## Task
Only the pictures should be left out; write out all other data exactly.

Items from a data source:
┄┄┄┄┄┄┄┄┄┄┄┄┄┄┄┄┄┄┄┄

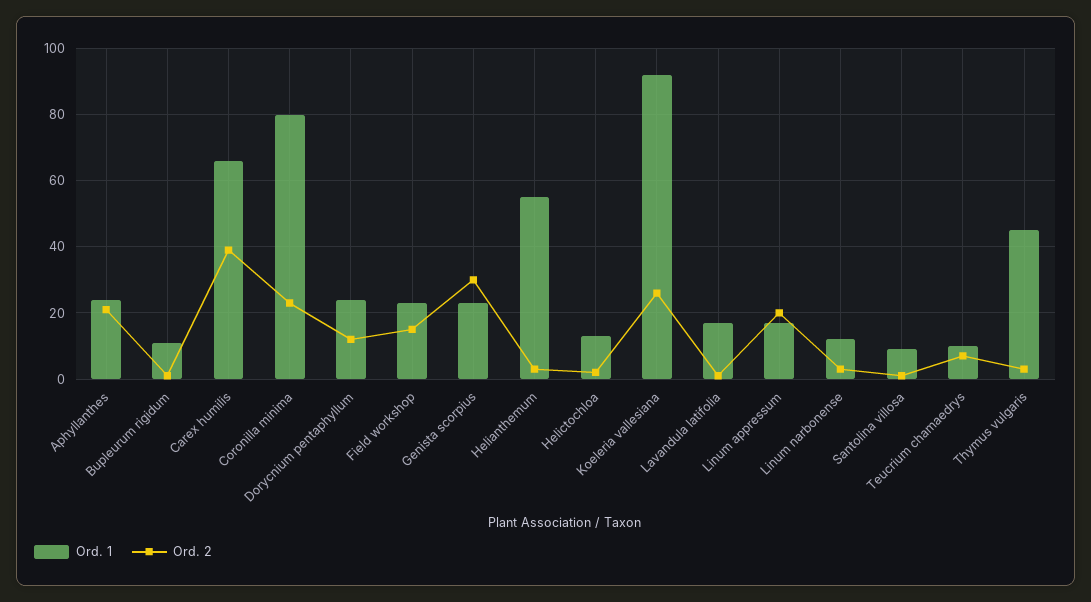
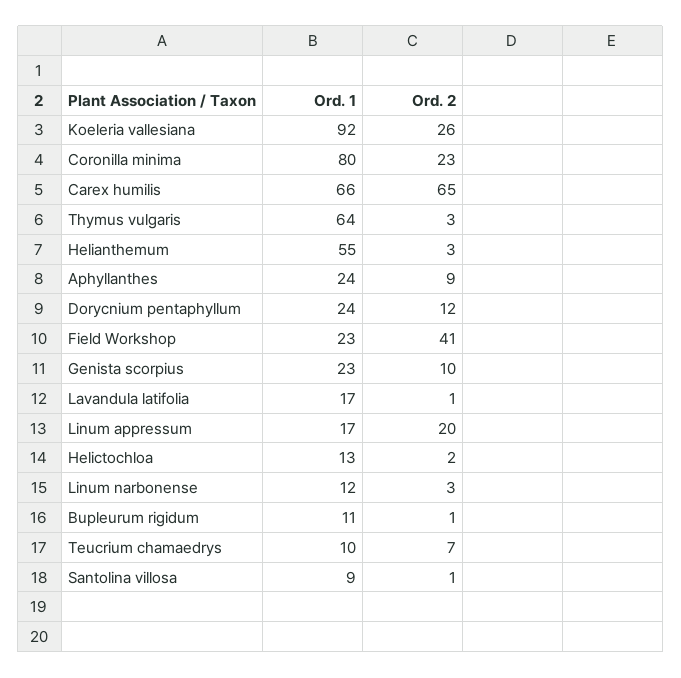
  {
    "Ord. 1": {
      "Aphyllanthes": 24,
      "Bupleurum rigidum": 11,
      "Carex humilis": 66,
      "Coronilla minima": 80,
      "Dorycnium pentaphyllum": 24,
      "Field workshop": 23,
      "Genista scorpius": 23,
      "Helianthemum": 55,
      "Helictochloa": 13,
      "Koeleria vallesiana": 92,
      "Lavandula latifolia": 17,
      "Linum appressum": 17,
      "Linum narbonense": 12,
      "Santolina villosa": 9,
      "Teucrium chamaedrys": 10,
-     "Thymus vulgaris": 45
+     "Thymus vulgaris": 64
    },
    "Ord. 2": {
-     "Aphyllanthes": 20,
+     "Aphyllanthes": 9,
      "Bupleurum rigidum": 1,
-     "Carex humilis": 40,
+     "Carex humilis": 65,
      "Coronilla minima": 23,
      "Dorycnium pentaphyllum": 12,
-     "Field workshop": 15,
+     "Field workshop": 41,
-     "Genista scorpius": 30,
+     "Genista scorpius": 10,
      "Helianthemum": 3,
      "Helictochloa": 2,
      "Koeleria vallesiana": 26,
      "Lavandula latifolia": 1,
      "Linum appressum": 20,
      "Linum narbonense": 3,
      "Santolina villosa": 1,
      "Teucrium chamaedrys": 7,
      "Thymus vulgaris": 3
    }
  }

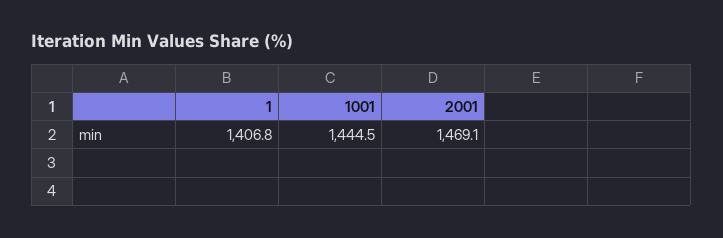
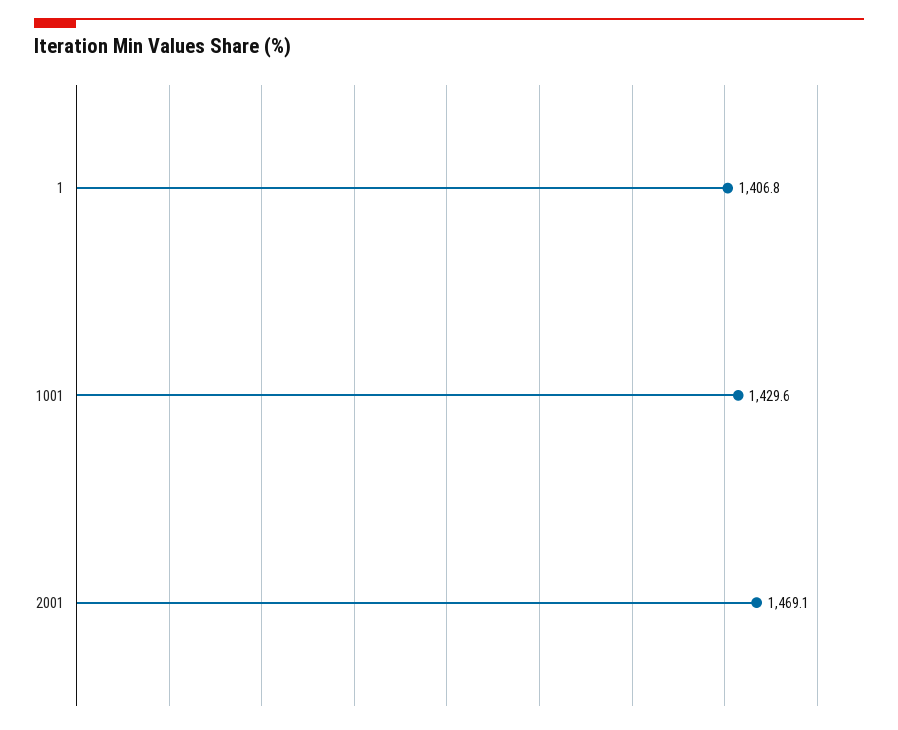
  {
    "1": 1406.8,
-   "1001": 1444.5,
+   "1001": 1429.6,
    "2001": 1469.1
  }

┄┄┄┄┄┄┄┄┄┄┄┄┄┄┄┄┄┄┄┄

## Worked solution
  {
    "Ord. 1": {
      "Aphyllanthes": 24,
      "Bupleurum rigidum": 11,
      "Carex humilis": 66,
      "Coronilla minima": 80,
      "Dorycnium pentaphyllum": 24,
      "Field workshop": 23,
      "Genista scorpius": 23,
      "Helianthemum": 55,
      "Helictochloa": 13,
      "Koeleria vallesiana": 92,
      "Lavandula latifolia": 17,
      "Linum appressum": 17,
      "Linum narbonense": 12,
      "Santolina villosa": 9,
      "Teucrium chamaedrys": 10,
-     "Thymus vulgaris": 45
+     "Thymus vulgaris": 64
    },
    "Ord. 2": {
-     "Aphyllanthes": 20,
+     "Aphyllanthes": 9,
      "Bupleurum rigidum": 1,
-     "Carex humilis": 40,
+     "Carex humilis": 65,
      "Coronilla minima": 23,
      "Dorycnium pentaphyllum": 12,
-     "Field workshop": 15,
+     "Field workshop": 41,
-     "Genista scorpius": 30,
+     "Genista scorpius": 10,
      "Helianthemum": 3,
      "Helictochloa": 2,
      "Koeleria vallesiana": 26,
      "Lavandula latifolia": 1,
      "Linum appressum": 20,
      "Linum narbonense": 3,
      "Santolina villosa": 1,
      "Teucrium chamaedrys": 7,
      "Thymus vulgaris": 3
    }
  }

  {
    "1": 1406.8,
-   "1001": 1444.5,
+   "1001": 1429.6,
    "2001": 1469.1
  }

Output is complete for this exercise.